By Kim Smiley
On May 27, 2016, it was announced that 3.1 million Tommee Tippee Sippee spill-proof cups were being recalled because of concerns about mold. The issue came to light after consumers called the company to complain about finding mold in children’s cups and several alarming photos of moldy cup valves were posted on the company’s Facebook page, some shared thousands of times. There have been more than three thousand consumer reports about mold forming in the cup valves, including 68 cases of illness that are consistent with consuming mold.
A Cause Map, a visual root cause analysis, can be built to better understand this issue. The first step in the Cause Mapping process is to fill in an Outline with the basic background information, including how the issue impacts the overall goals. In this case, the safety goal is impacted because 68 cases of illness have been reported. The regulatory call is impacted by the recall of the cups and the economic goal is impacted because of the high cost associated with recalling and replacing millions of cups. The time required to investigate and address the issue can be considered an impact to the labor/time goal. Additionally, the customer service goal is impacted because more than 3,000 consumers have reported mold in their sippy cups and because of the negative social media.
The next step in the Cause Mapping process is to build the Cause Map itself. The Cause Map is built by asking “why” questions and visually laying out the answers to show the cause-and-effect relationships. Understanding the many causes that contribute to an issue can help a broader range of solutions to be considered rather than focusing on a single “root cause” and focusing on solving only one issue. In this example, the mold is growing in the one-piece valve used in this model of cup. The valves remained moist, likely because they are not allowed to dry between uses, and they were not cleaned frequently enough to prevent mold growth.
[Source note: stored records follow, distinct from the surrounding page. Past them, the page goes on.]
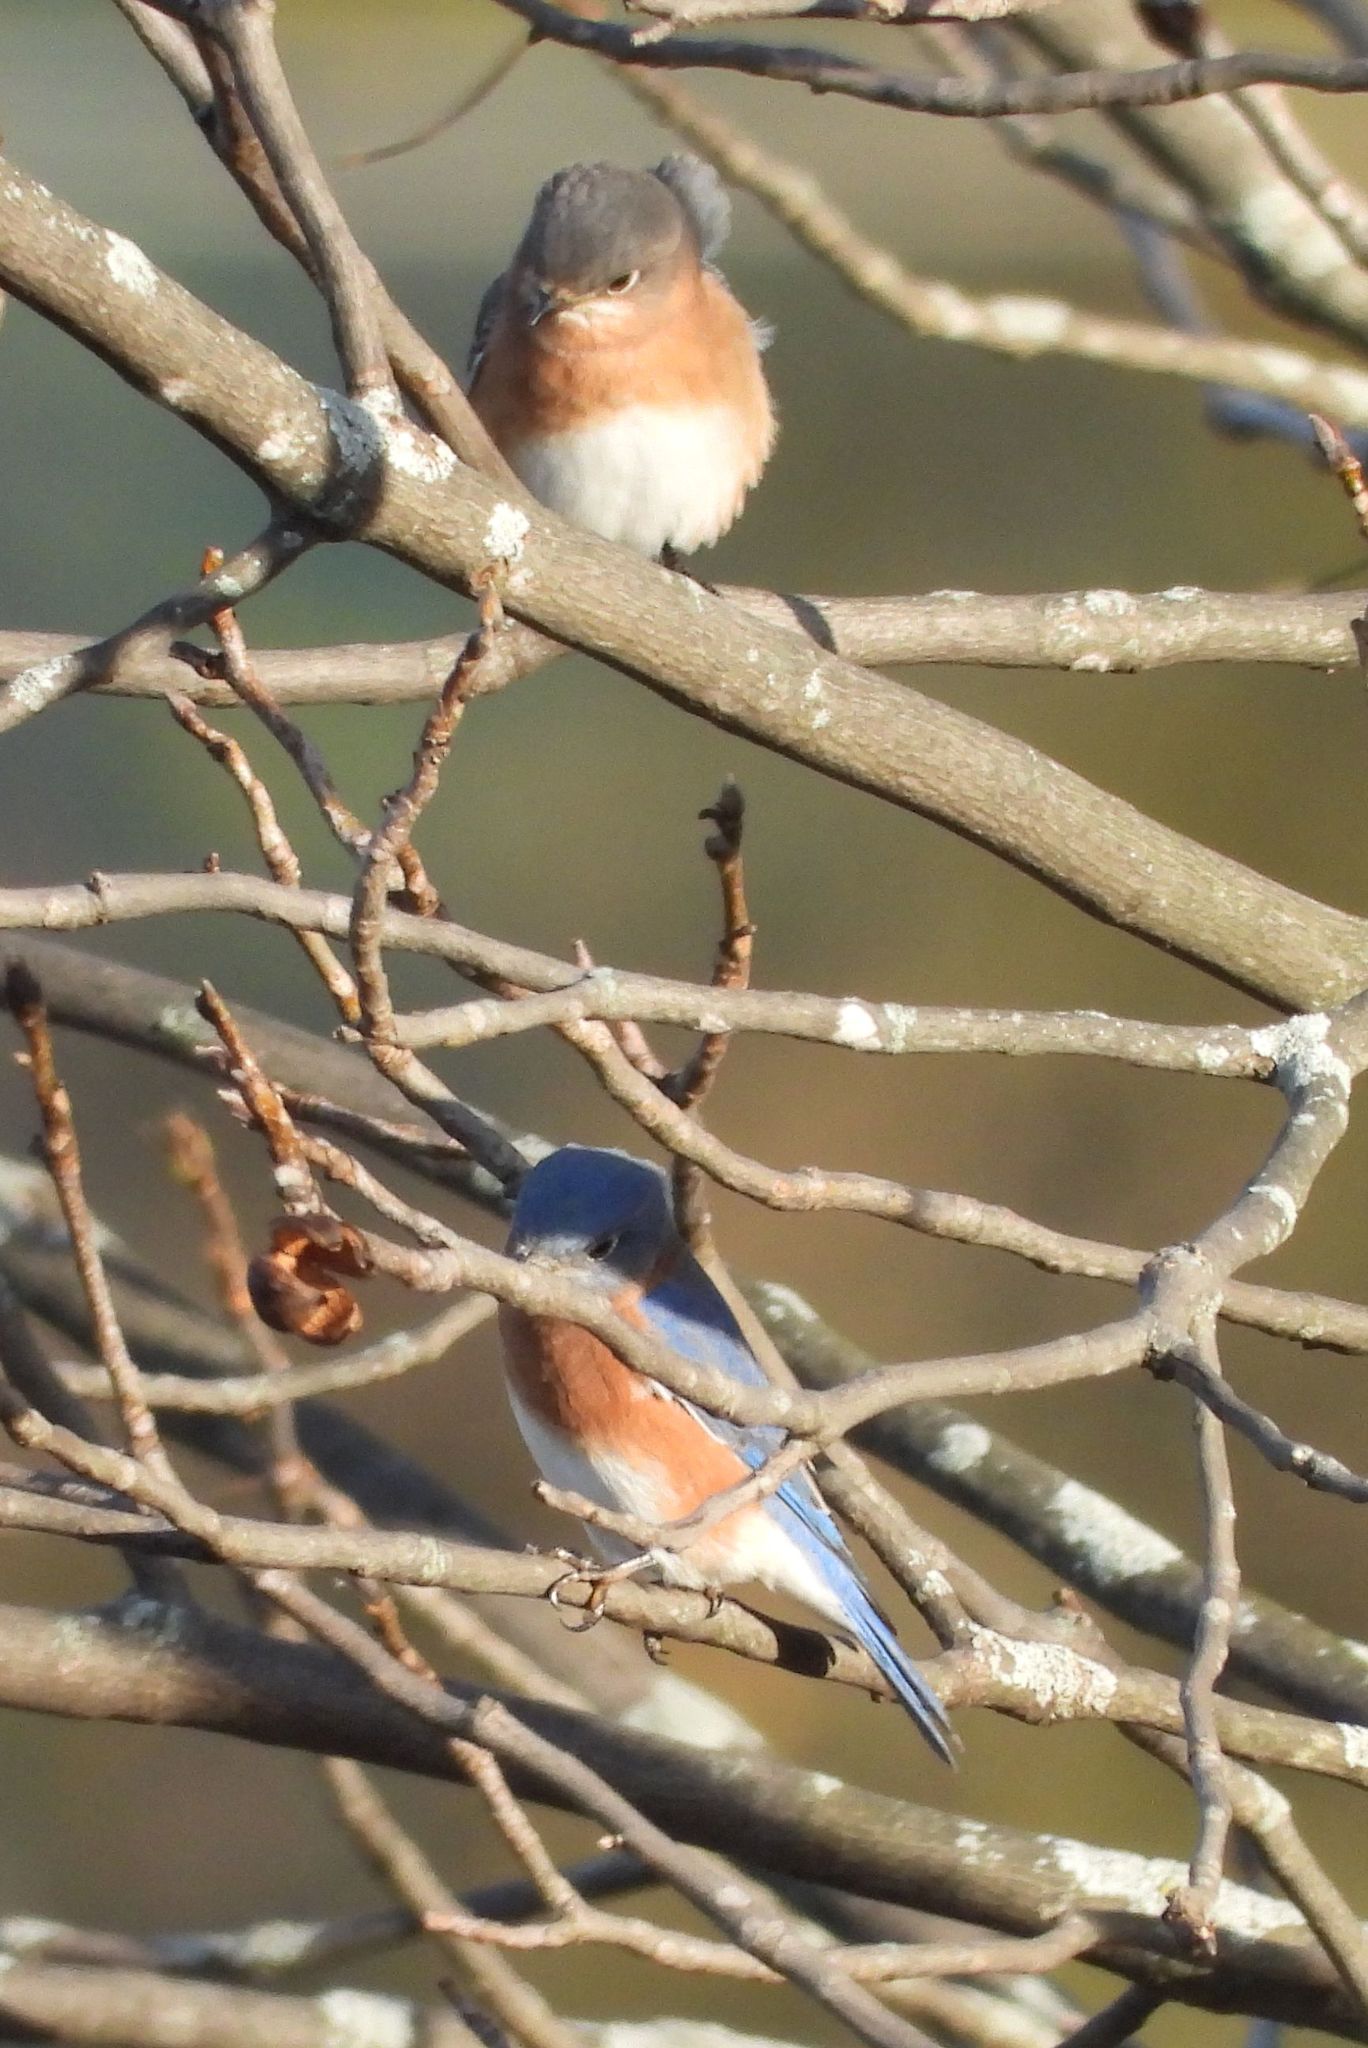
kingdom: Animalia
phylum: Chordata
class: Aves
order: Passeriformes
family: Turdidae
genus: Sialia
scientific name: Sialia sialis
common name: Eastern bluebird
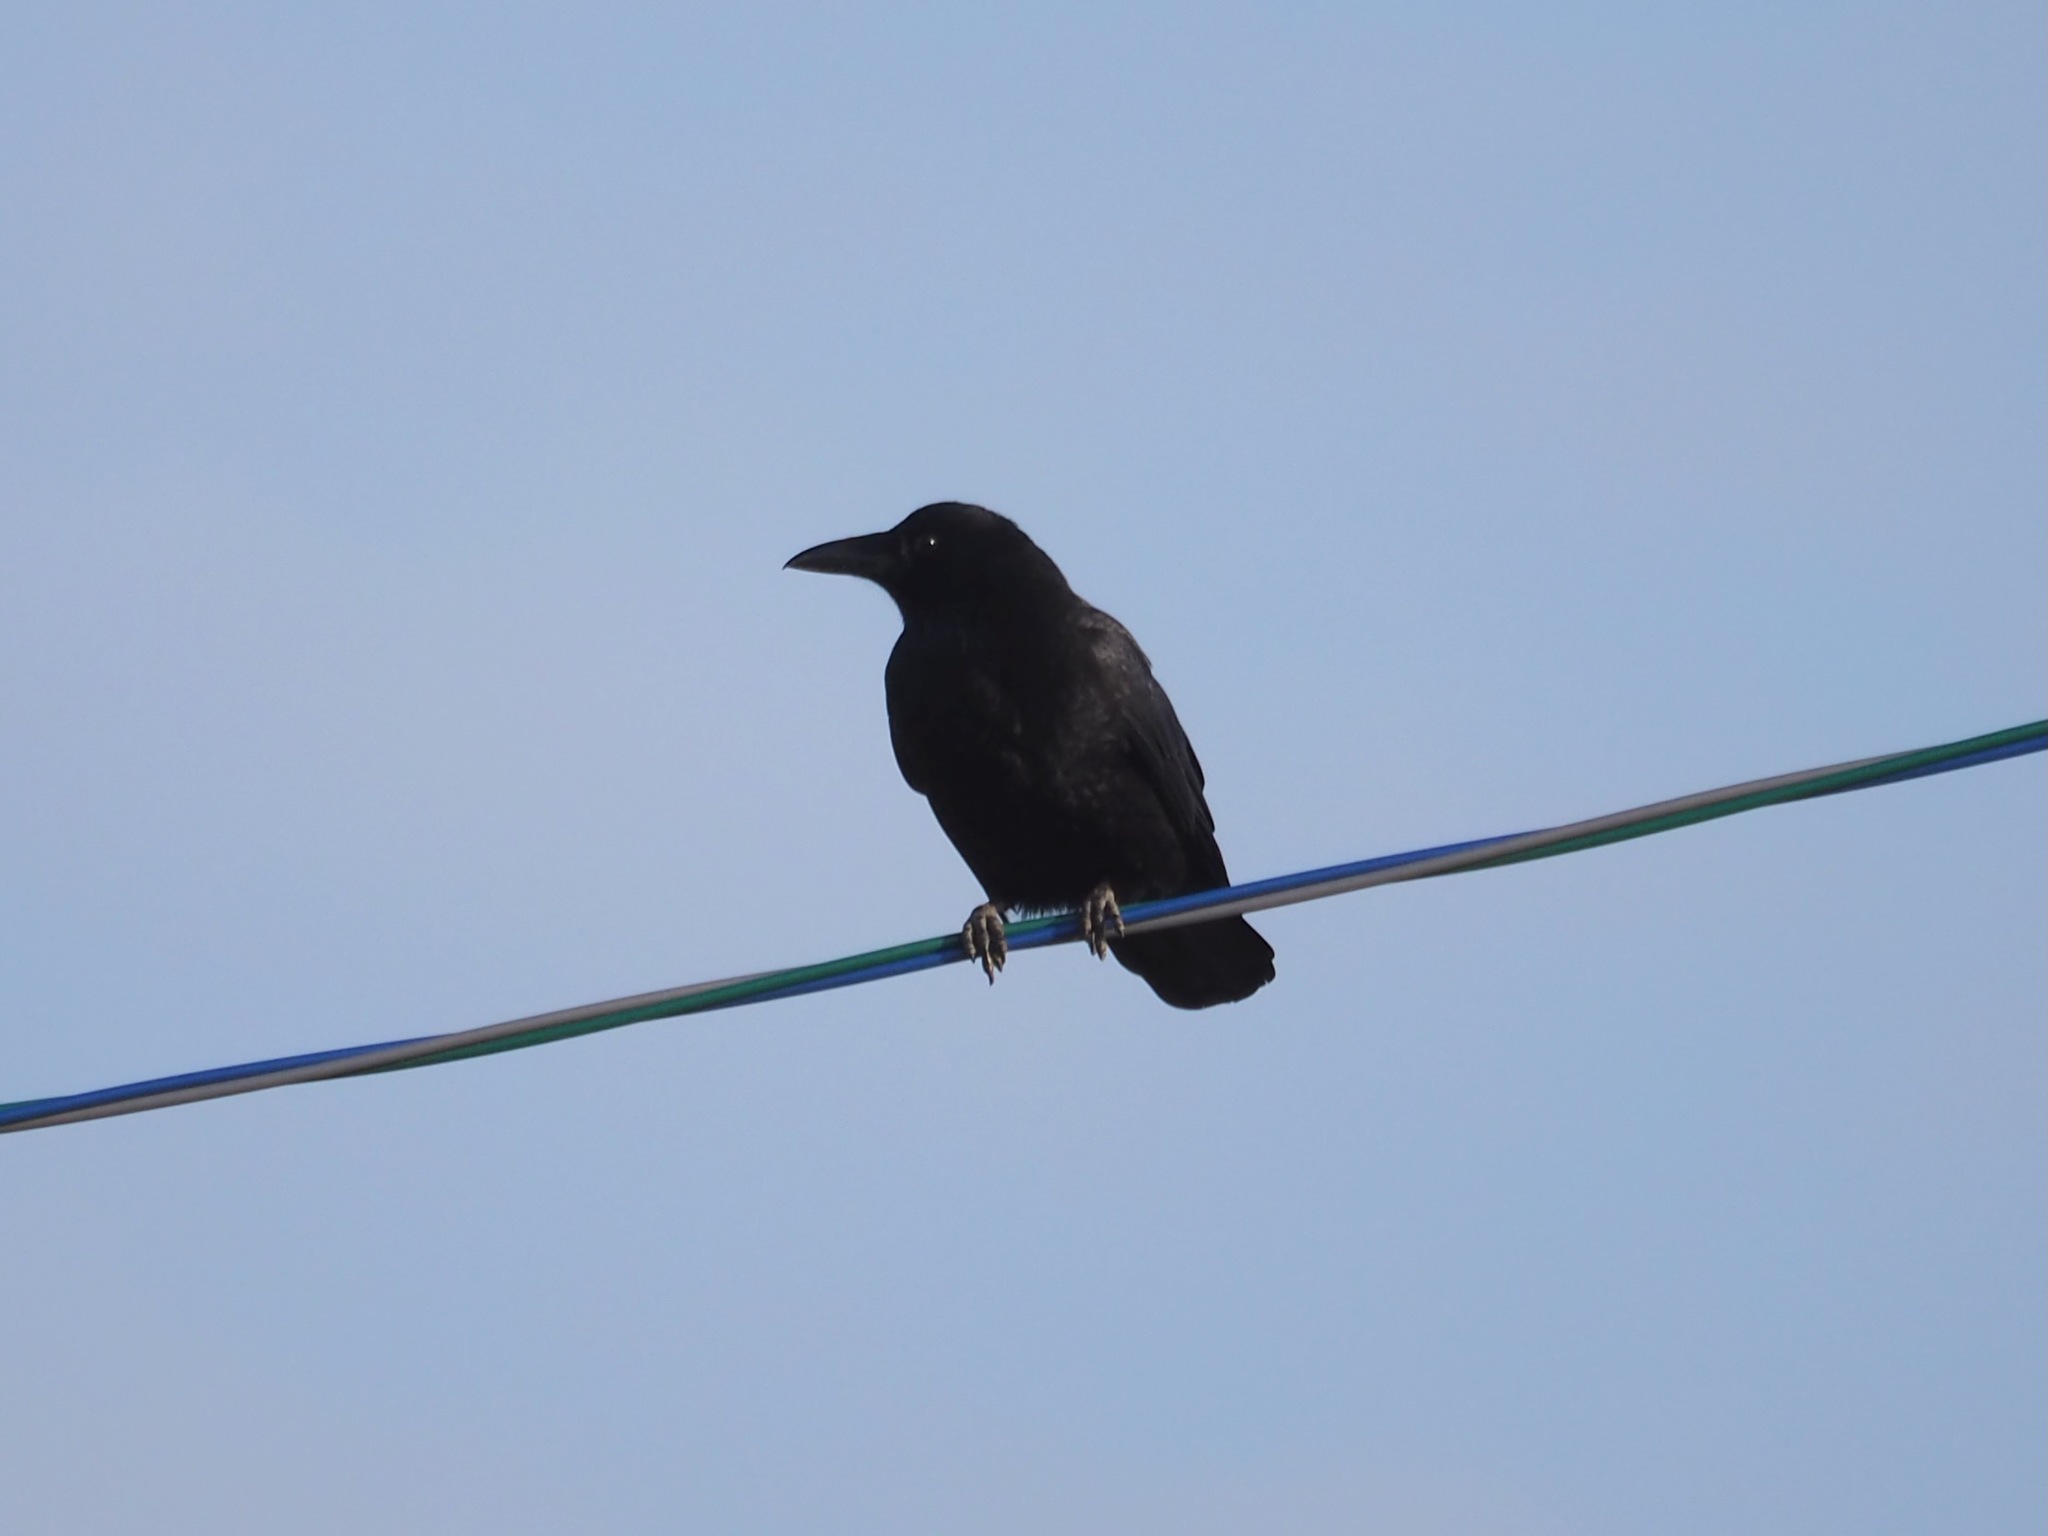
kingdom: Animalia
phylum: Chordata
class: Aves
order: Passeriformes
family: Corvidae
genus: Corvus
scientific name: Corvus corone
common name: Carrion crow
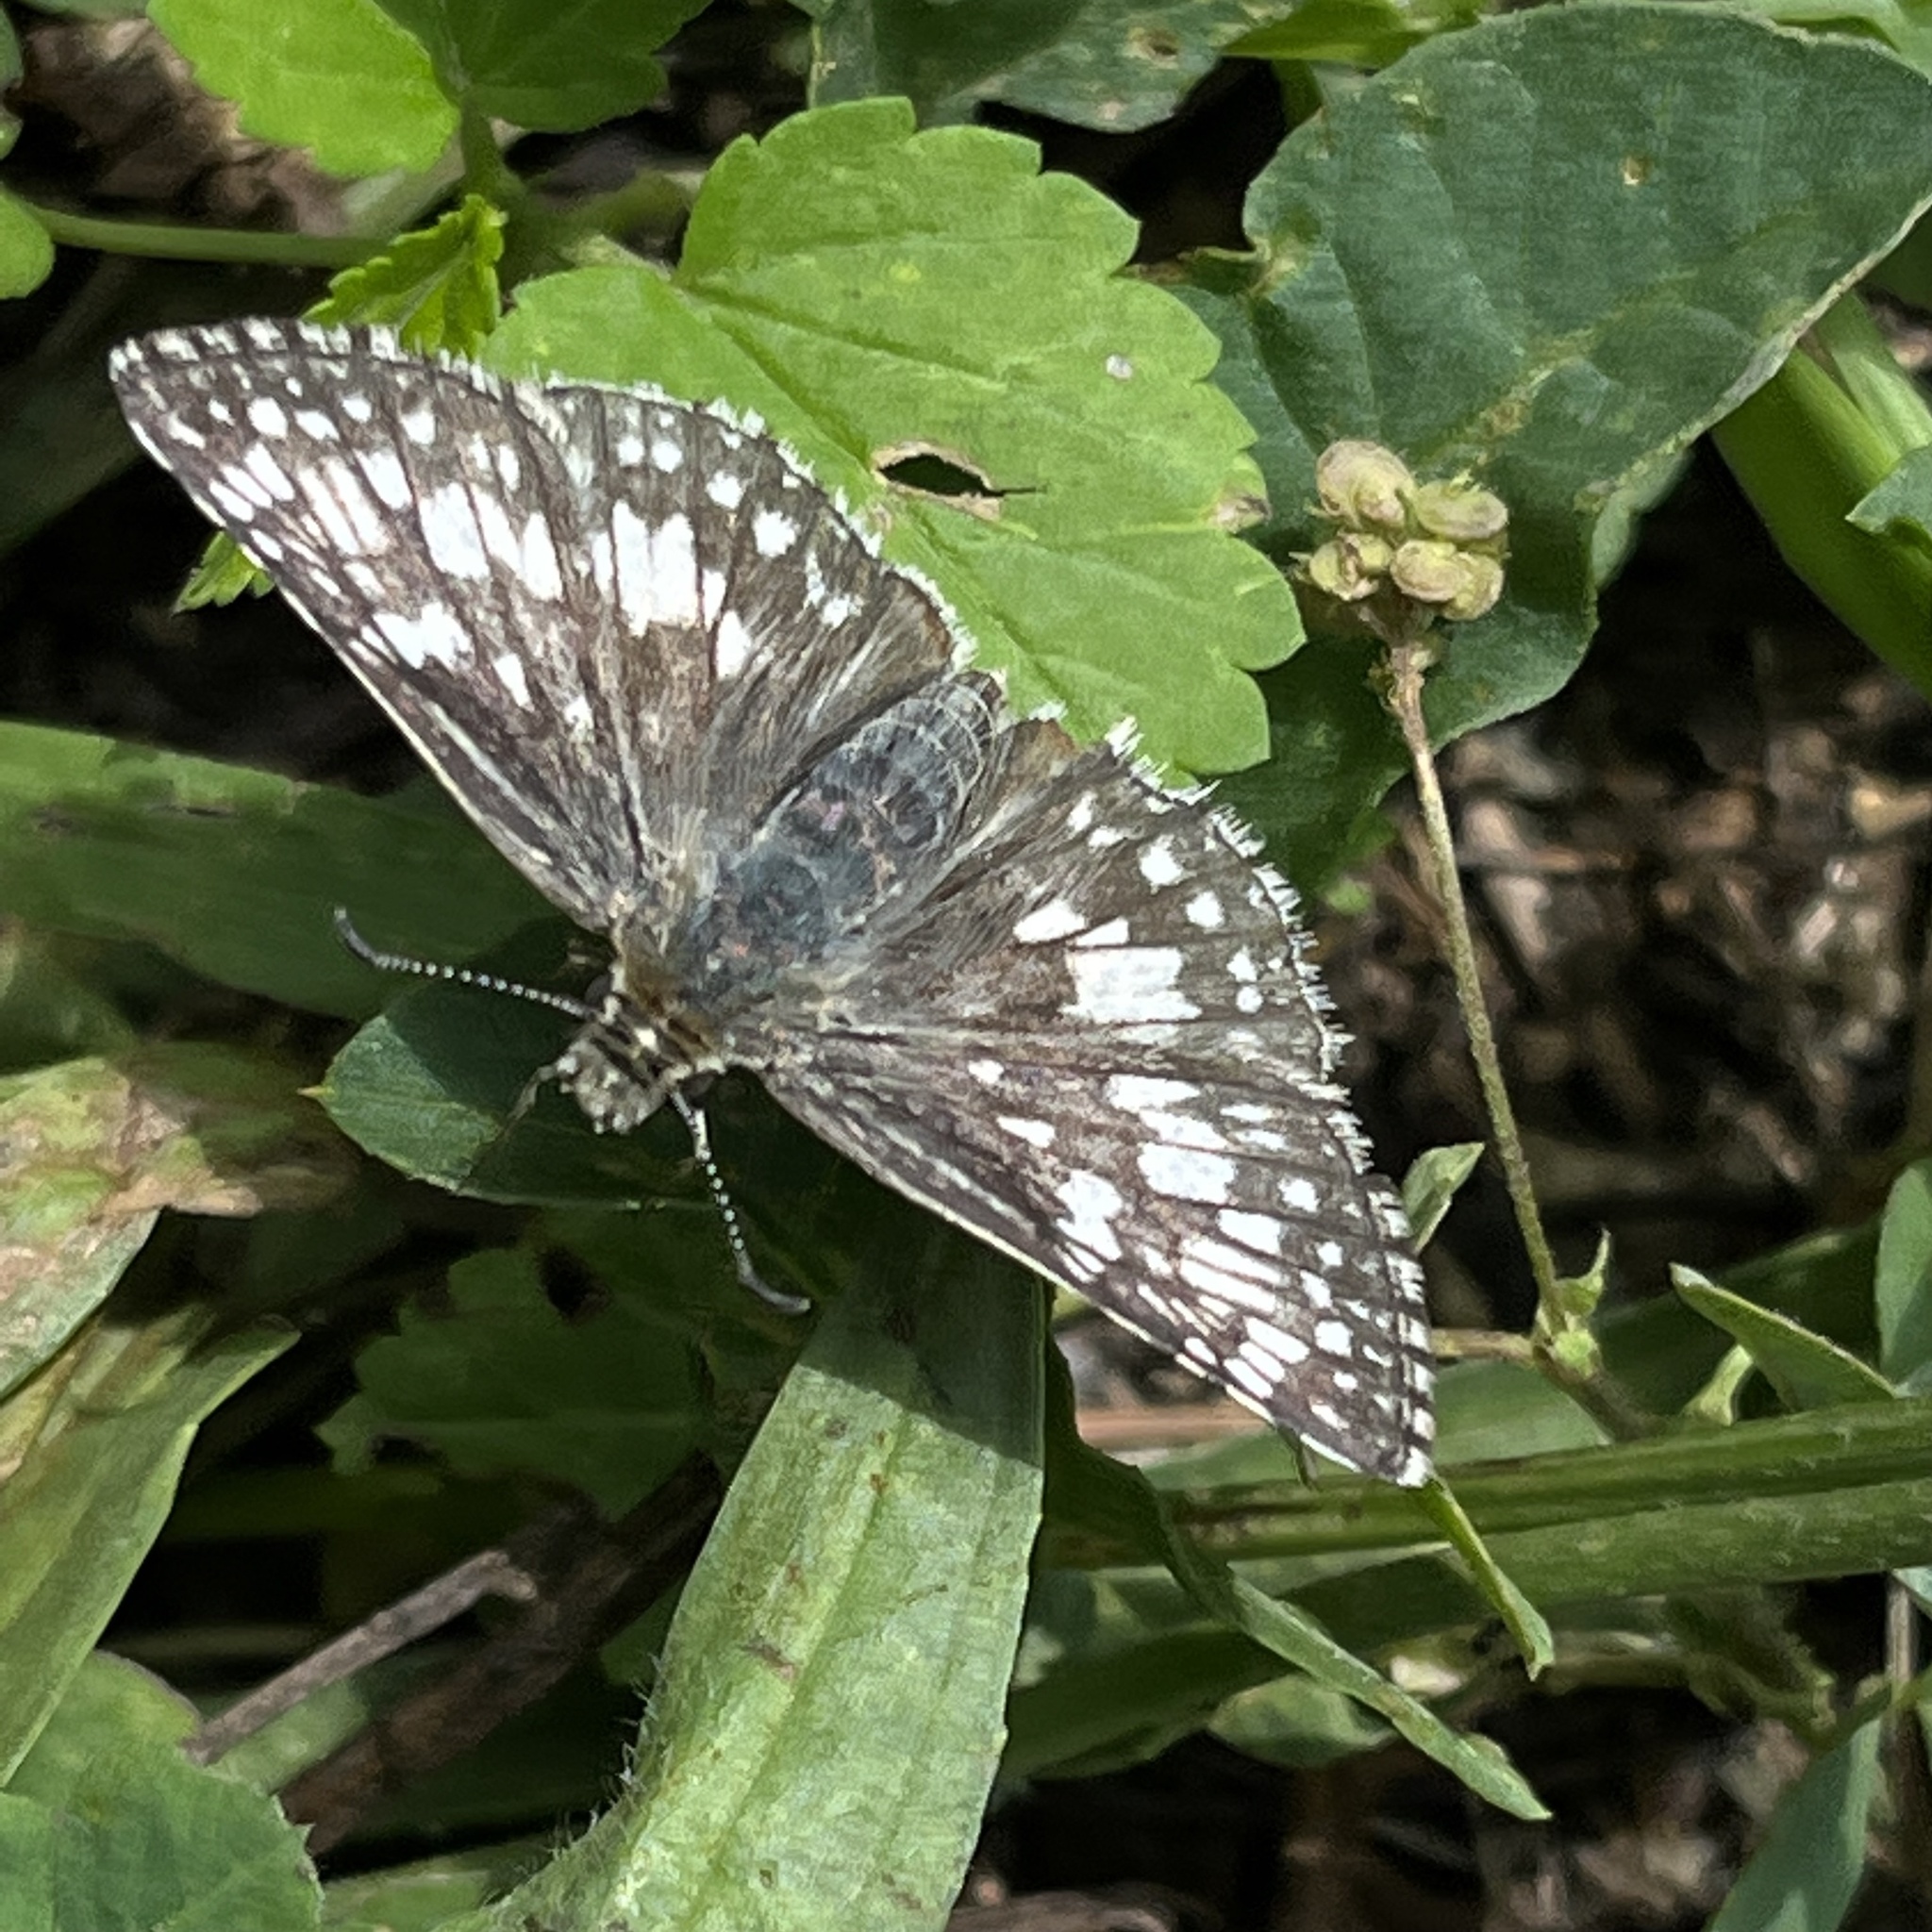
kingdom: Animalia
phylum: Arthropoda
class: Insecta
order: Lepidoptera
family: Hesperiidae
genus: Burnsius
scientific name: Burnsius communis
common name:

Many consumers have complained that it is very difficult or even impossible to adequately clean the cup valve which has contributed to the mold issue. In addition to the growth of the mold, one of the reasons children have gotten is sick is because it is hard to see the mold. Caregivers are unaware of the fact that the cups are moldy and continue to use them. (To see how these issue might be captured on a Cause Map, click on “Download PDF” above.)
The final step in the Cause Mapping process is to develop and implement solutions that will reduce the risk of the problem from reoccurring. In this case, all cup designs that use the single one-piece valve are being recalled and the valve replaced with either a trainer straw cup with no valve or a sippy cup with a new design two-piece valve that is easier to clean. The new two-piece valve comes apart in such a way that should also make it much easier to identify a potential mold issue, which should hopefully reduce the likelihood that a child will ingest mold. (If you think you may own one of these cups, you can get more information about how to get a replacement here.)
One of the interesting pieces of this case study is that the company has to work to address the technical issue with the valve design, but it also has to work to rebuild consumer trust. Consumers, especially when buying products for small children, will avoid a company if they don’t believe they take safety concerns seriously. This company has taken a beating online by outraged parents in the months leading up to the recall. In addition to designing a valve that will be less likely to harbor mold, it benefited the company to ensure the new design made it easy for parents to see that the cup valve was mold-free and safe. The company has also worked to spread information about the recall and tried to make it easy for consumers to get their recalled cups replaced. How a recall is handled has a huge impact on how consumers respond to the issue. A recall that isn’t handled well on top of an issue that has already shaken consumer trust can quickly spell disaster for a company. Consumers can be much more forgiving of an issue if a company responds quickly and if any necessary recalls are done as quickly and effectively as possible. It will be interesting to see how this company weathers this storm now that the cups have been recalled and the mold issue addressed.